Dataset entries

Start of Block

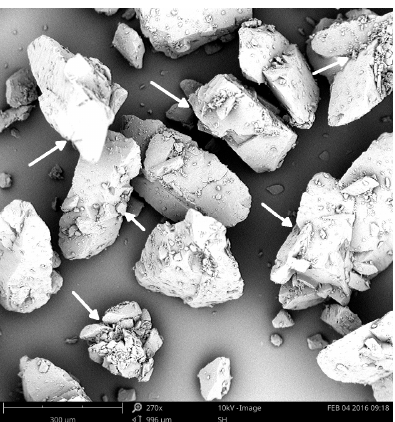
Figure 8. Final crystal morphology of the API after conventional seeded crystallization protocol followed by 60 min sonication at 15 W. SEM images are magnified 270 times and the scale bar represents a length of 300 µm. The white arrows indicate the remaining presence of agglomerates.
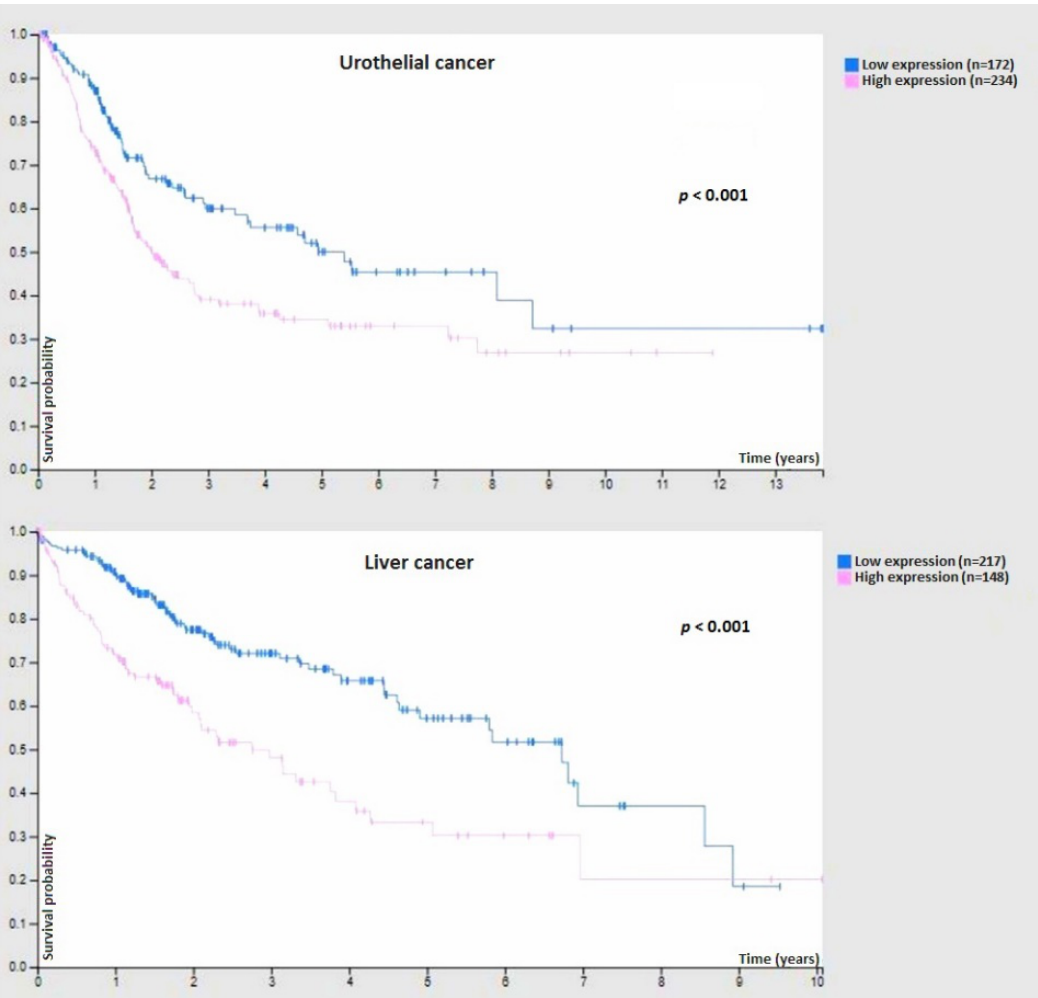
Figure 3. Prognostic relevance of GANAB expression in urothelial cancer ( top ) and liver cancer ( bottom ). In both cases, a high expression of this molecule is a marker of an unfavorable clinical outcome. (Figure reproduced from https://www.proteinatlas.org/ENSG00000089597-GANAB/ pathology, accessed on 5 March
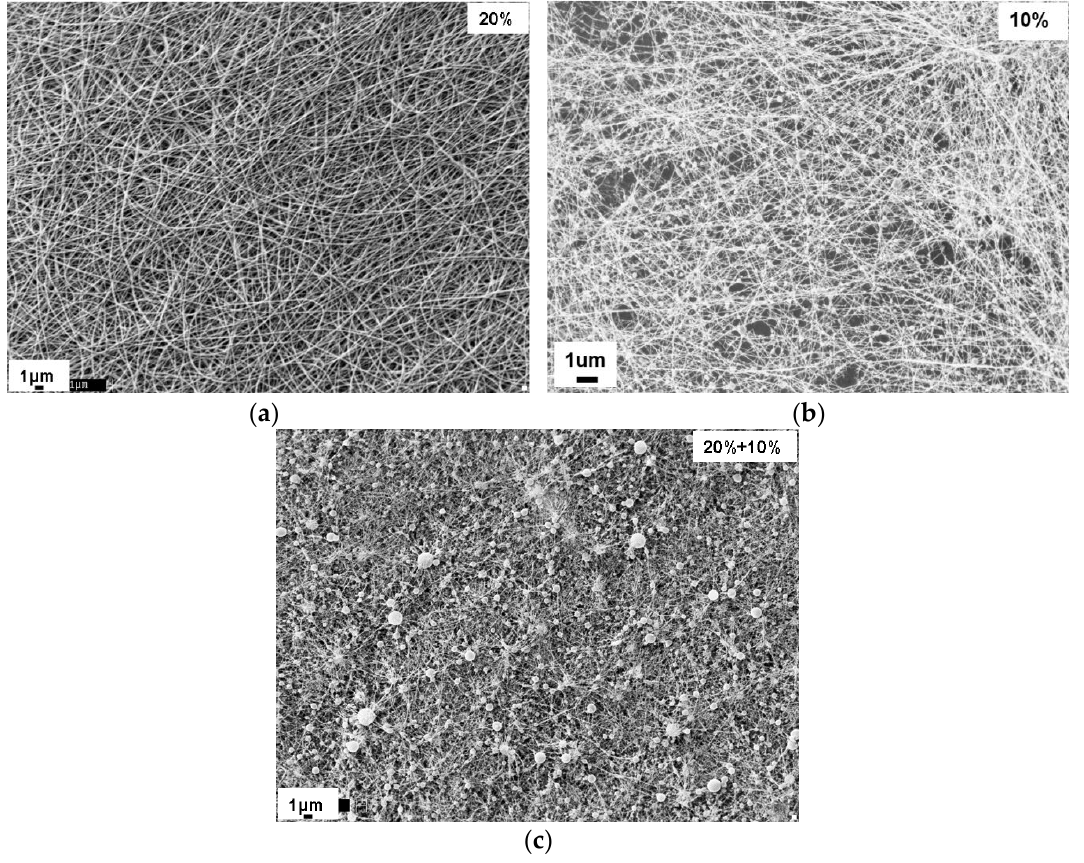
Figure 2. SEM imaging of nylon 6 nanofibers electrospun from ( a ) 20 wt % nylon 6; ( b ) 10 wt % nylon 6; and ( c ) 20 wt % and 10 wt % in 88% formic acid solutions.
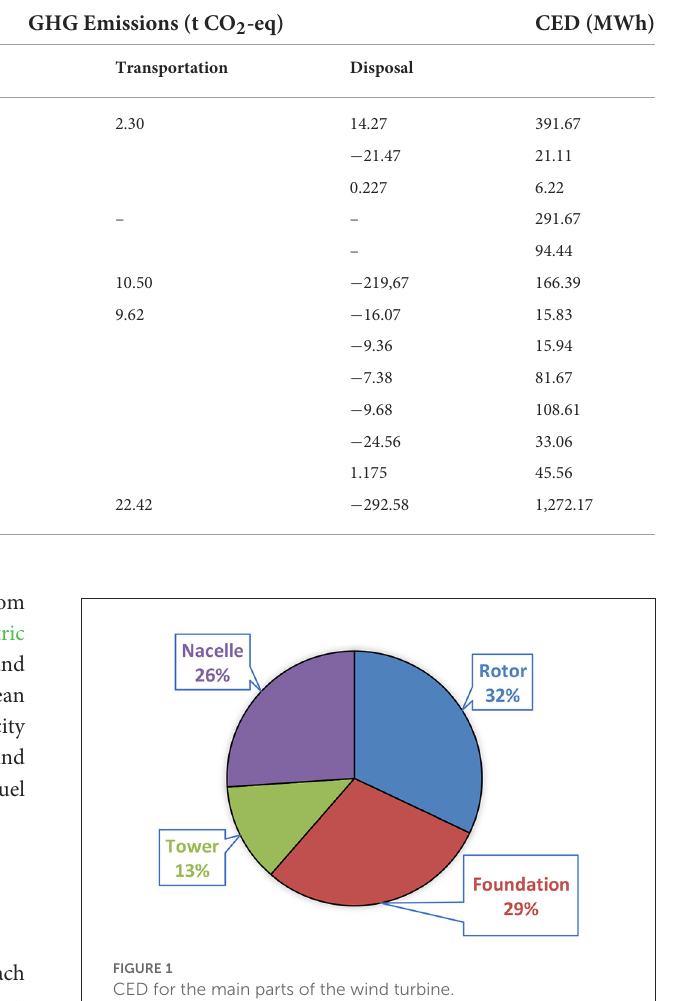
TABLE 2 GHG emissions per component and energy consumed in each phase.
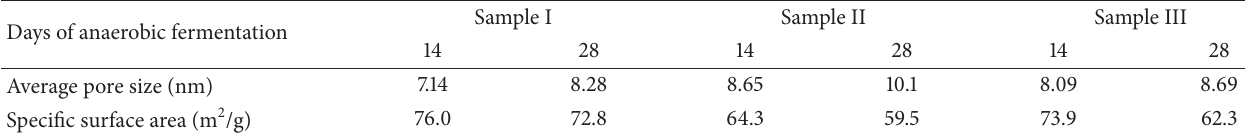
Table 2: The average pore size and specific surface area of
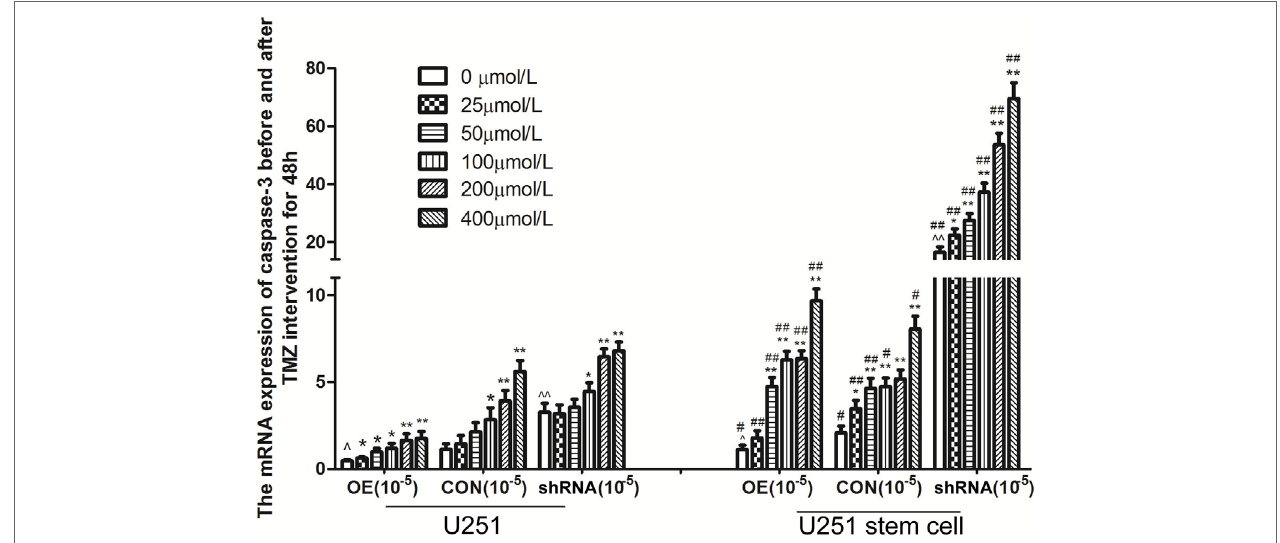
FigUre 8 | The mRNA expression of caspase-3 before and after temozolomide (TMZ) intervention for 48 h in U251 cells and stem cells. Data presented as mean ± SD. *P < 0.05 and **P < 0.01 , compared to the same cells with 0 µmol/L; ^P < 0.05 and ^^P < 0.01, OE compared to CON or siRNA compared to CON in same cell with 0 µmol/L, # P < 0.05 and ## P < 0.01, CSC compared to ACC as the same drug concentration in OE, CON and siRNA, respectively. U251; U251 stem cell; OE, overexpression Livin group; CON, control group; shRNA: shRNA-Livin group.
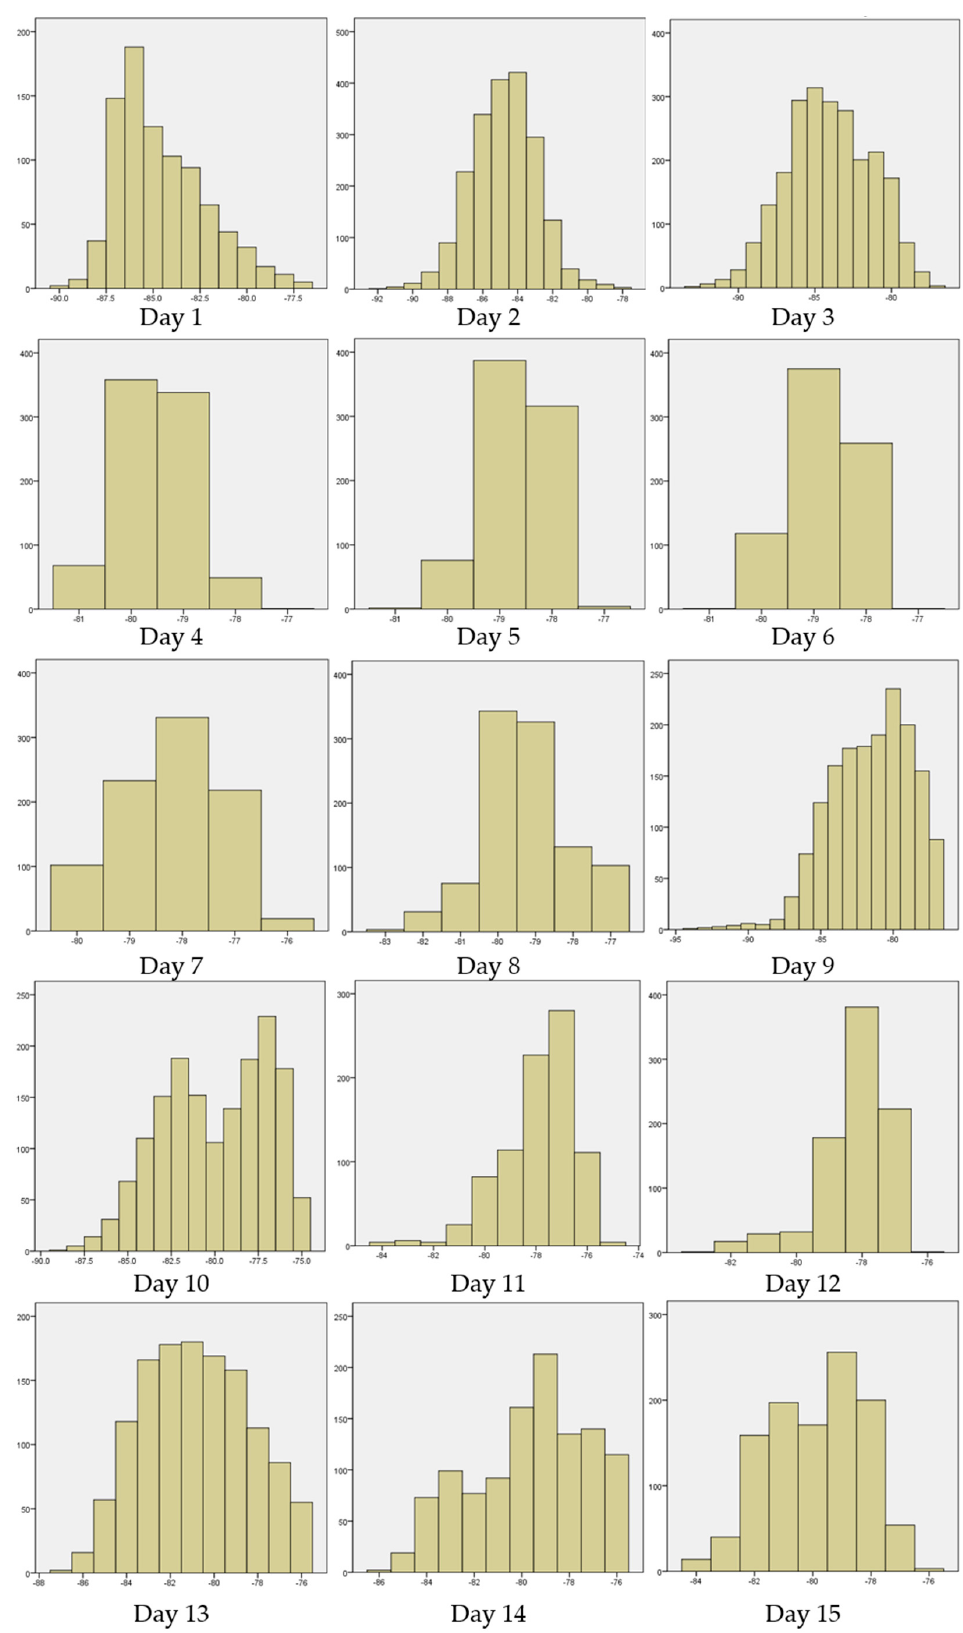
Figure A3. Histogram of signal strength on each day.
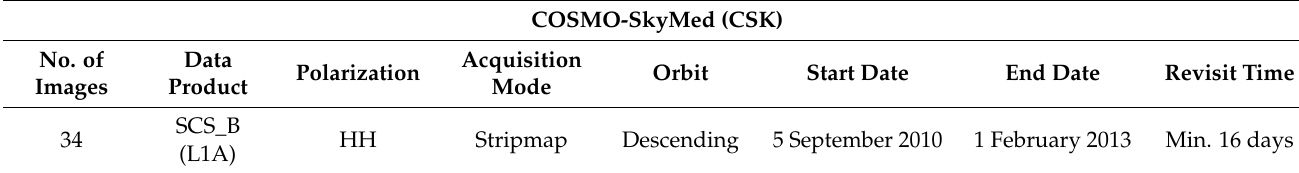
Table 1. Characteristics of the dataset.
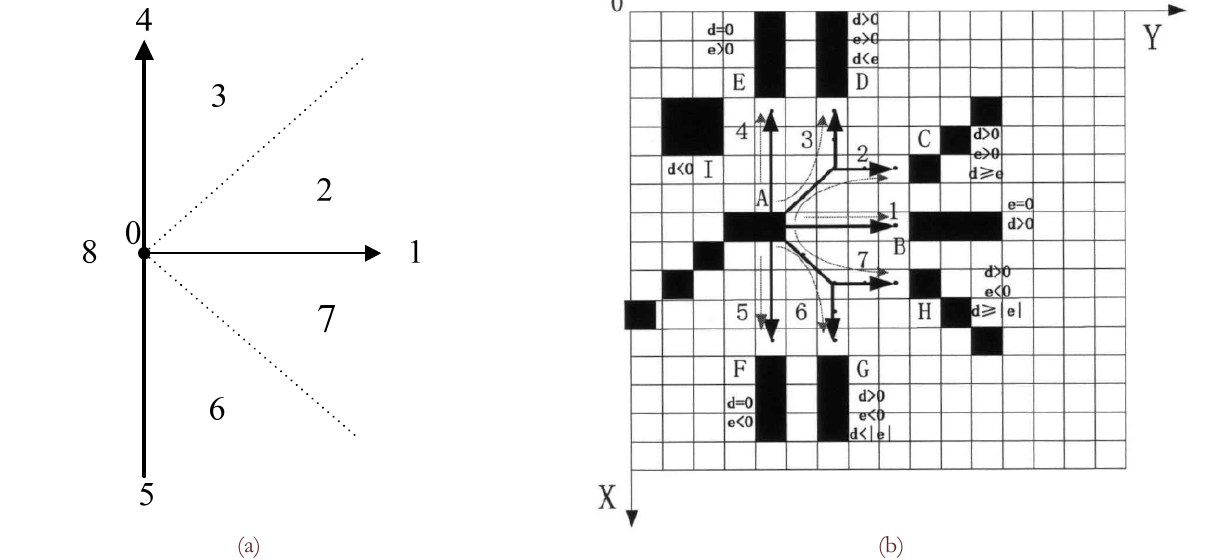
Figure 5: (a) Location model; (b) Connecting model of the crack fragment’s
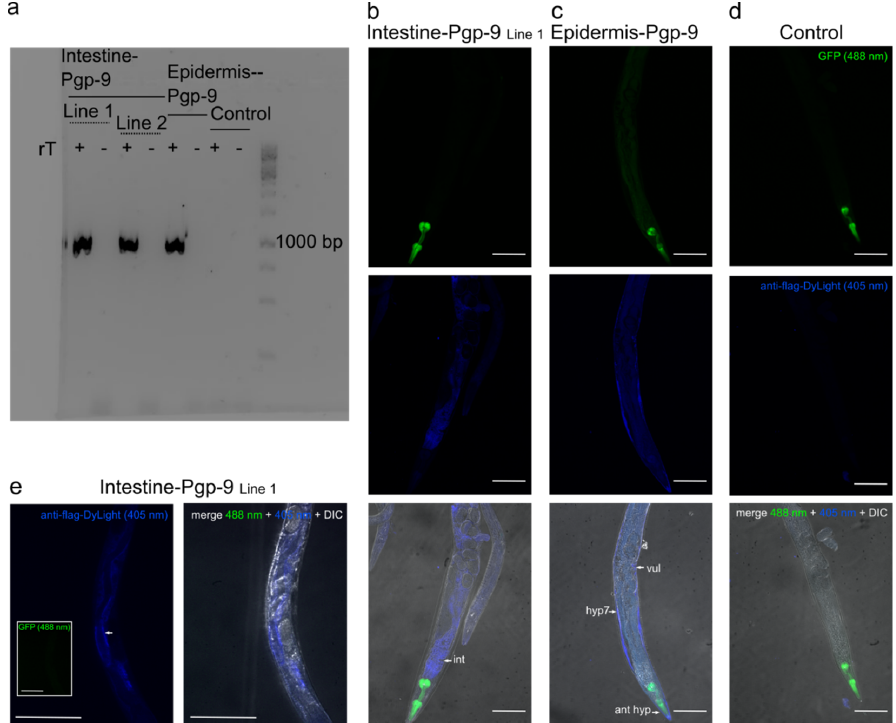
Figure 1. Tissue-specific expression of Pun -PGP-9 in Cel-pgp-9 loss-of-function strain, strain tm830. Verification of transcription and tissue-specific expression. ( a ) Visible bands for all reverse-transcriptase (RT) PCRs on cDNA templates made from whole-worm total RNA, and no bands for no RT controls and the control strain. ( b – e ) Confocal microscope images of tissue-specific expression patterns of fixed, freeze cracked, and immunofluorescence-stained transgenic adult Caenorhabditis elegans (blue lookup table (LUT), 405 nM excitation), pharyngeal GFP expression (green LUT, 488 nm excitation) and merged images (DIC +405 nM + 488 nM). Primary antibodies target the FLAG-tag fused to Pun -PGP-9 and the secondary antibody is conjugated with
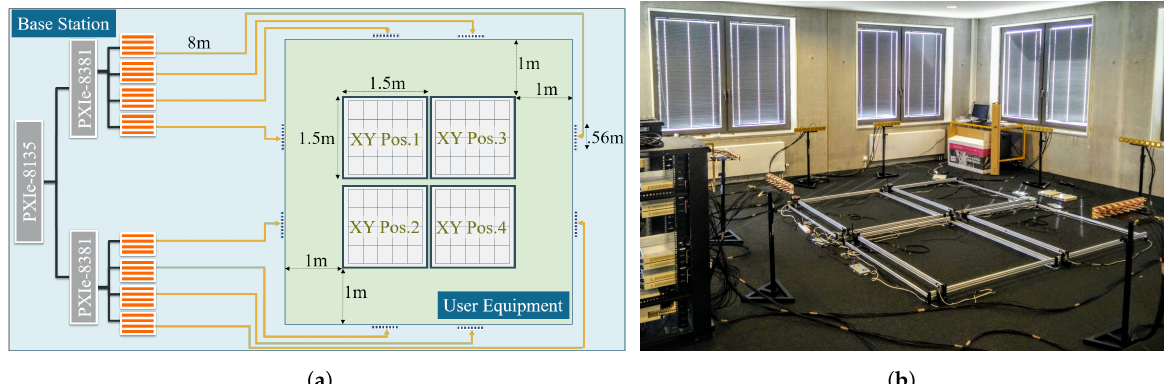
Figure 3. Massive MIMO LoS experimental scenario deployment for eight distributed ULA antenna array. ( a ) Experimental schema. ( b ) Real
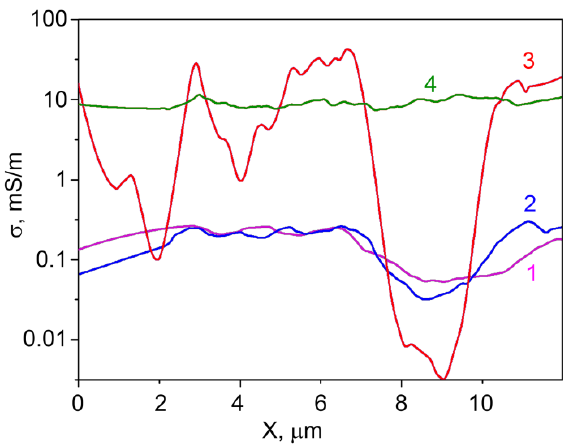
Figure 7. Distribution of averaged specific conductivity σ along the SSRM image cross-sections of the samples containing 1.0–1.3 at.% Ga and (1) 0 at.%, (2) 0.74 at.%, (3) 3.4 at.%, (4) 5.9 at.% In.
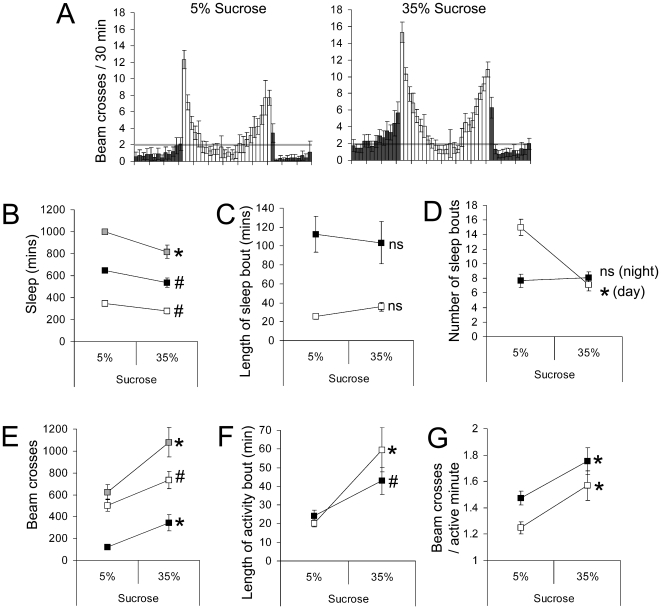
Effect of dietary sucrose on female Drosophila sleep-wake behaviour.Female w1118 flies were fed diets containing different sucrose concentrations and their sleep-wake behaviour monitored for three consecutive days. (A)–(G) Legend as for figure 5. *P<0.01; #P<0.05; n = 15–16 flies for each diet and is representative of two independent trials.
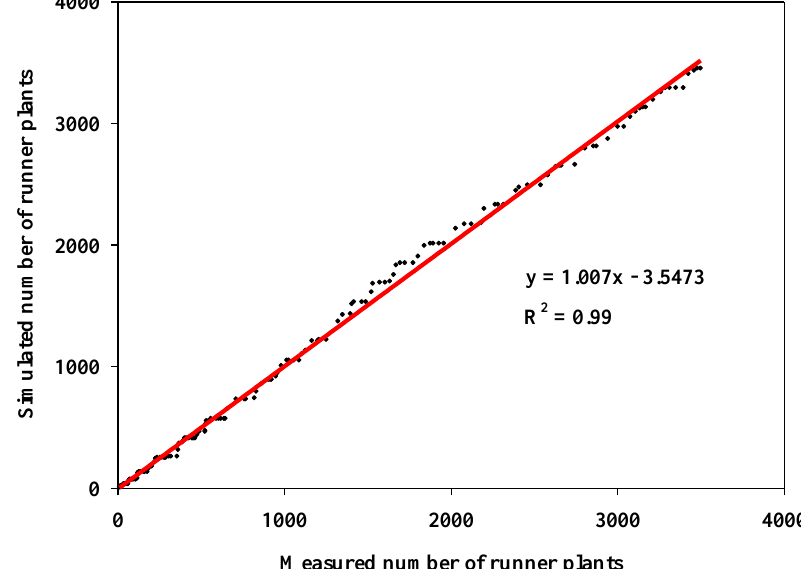
Figure 4. Time course of cumulated numbers of runner plants measured for 365 days and simulated by a program to predict number of transplants for autotrophic transplant production method. The runner plants were annually produced from nine initial propagules in 3.6 m 2 propagation area (five cultivation beds; maximum capacity number of propagules: 160) and the simulated result was also simulated by the same conditions as measured one. RMSEs between measured and simulated results were 15.9 on the exponential increasing section (0 to 70 days) and 65.1 on the linear increasing section (71 to 365 days).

End of Block

Each line of the data must be transcribed exactly; pictures are not carried over.

Figure 8. Final crystal morphology of the API after conventional seeded crystallization protocol followed by 60 min sonication at 15 W. SEM images are magnified 270 times and the scale bar represents a length of 300 µm. The white arrows indicate the remaining presence of agglomerates.
Figure 3. Prognostic relevance of GANAB expression in urothelial cancer ( top ) and liver cancer ( bottom ). In both cases, a high expression of this molecule is a marker of an unfavorable clinical outcome. (Figure reproduced from https://www.proteinatlas.org/ENSG00000089597-GANAB/ pathology, accessed on 5 March
Figure 2. SEM imaging of nylon 6 nanofibers electrospun from ( a ) 20 wt % nylon 6; ( b ) 10 wt % nylon 6; and ( c ) 20 wt % and 10 wt % in 88% formic acid solutions.
TABLE 2 GHG emissions per component and energy consumed in each phase.
Table 2: The average pore size and specific surface area of
FigUre 8 | The mRNA expression of caspase-3 before and after temozolomide (TMZ) intervention for 48 h in U251 cells and stem cells. Data presented as mean ± SD. *P < 0.05 and **P < 0.01 , compared to the same cells with 0 µmol/L; ^P < 0.05 and ^^P < 0.01, OE compared to CON or siRNA compared to CON in same cell with 0 µmol/L, # P < 0.05 and ## P < 0.01, CSC compared to ACC as the same drug concentration in OE, CON and siRNA, respectively. U251; U251 stem cell; OE, overexpression Livin group; CON, control group; shRNA: shRNA-Livin group.
Figure A3. Histogram of signal strength on each day.
Table 1. Characteristics of the dataset.
Figure 5: (a) Location model; (b) Connecting model of the crack fragment’s
Figure 1. Tissue-specific expression of Pun -PGP-9 in Cel-pgp-9 loss-of-function strain, strain tm830. Verification of transcription and tissue-specific expression. ( a ) Visible bands for all reverse-transcriptase (RT) PCRs on cDNA templates made from whole-worm total RNA, and no bands for no RT controls and the control strain. ( b – e ) Confocal microscope images of tissue-specific expression patterns of fixed, freeze cracked, and immunofluorescence-stained transgenic adult Caenorhabditis elegans (blue lookup table (LUT), 405 nM excitation), pharyngeal GFP expression (green LUT, 488 nm excitation) and merged images (DIC +405 nM + 488 nM). Primary antibodies target the FLAG-tag fused to Pun -PGP-9 and the secondary antibody is conjugated with
Figure 3. Massive MIMO LoS experimental scenario deployment for eight distributed ULA antenna array. ( a ) Experimental schema. ( b ) Real
Figure 7. Distribution of averaged specific conductivity σ along the SSRM image cross-sections of the samples containing 1.0–1.3 at.% Ga and (1) 0 at.%, (2) 0.74 at.%, (3) 3.4 at.%, (4) 5.9 at.% In.
Effect of dietary sucrose on female Drosophila sleep-wake behaviour.Female w1118 flies were fed diets containing different sucrose concentrations and their sleep-wake behaviour monitored for three consecutive days. (A)–(G) Legend as for figure 5. *P<0.01; #P<0.05; n = 15–16 flies for each diet and is representative of two independent trials.
Figure 4. Time course of cumulated numbers of runner plants measured for 365 days and simulated by a program to predict number of transplants for autotrophic transplant production method. The runner plants were annually produced from nine initial propagules in 3.6 m 2 propagation area (five cultivation beds; maximum capacity number of propagules: 160) and the simulated result was also simulated by the same conditions as measured one. RMSEs between measured and simulated results were 15.9 on the exponential increasing section (0 to 70 days) and 65.1 on the linear increasing section (71 to 365 days).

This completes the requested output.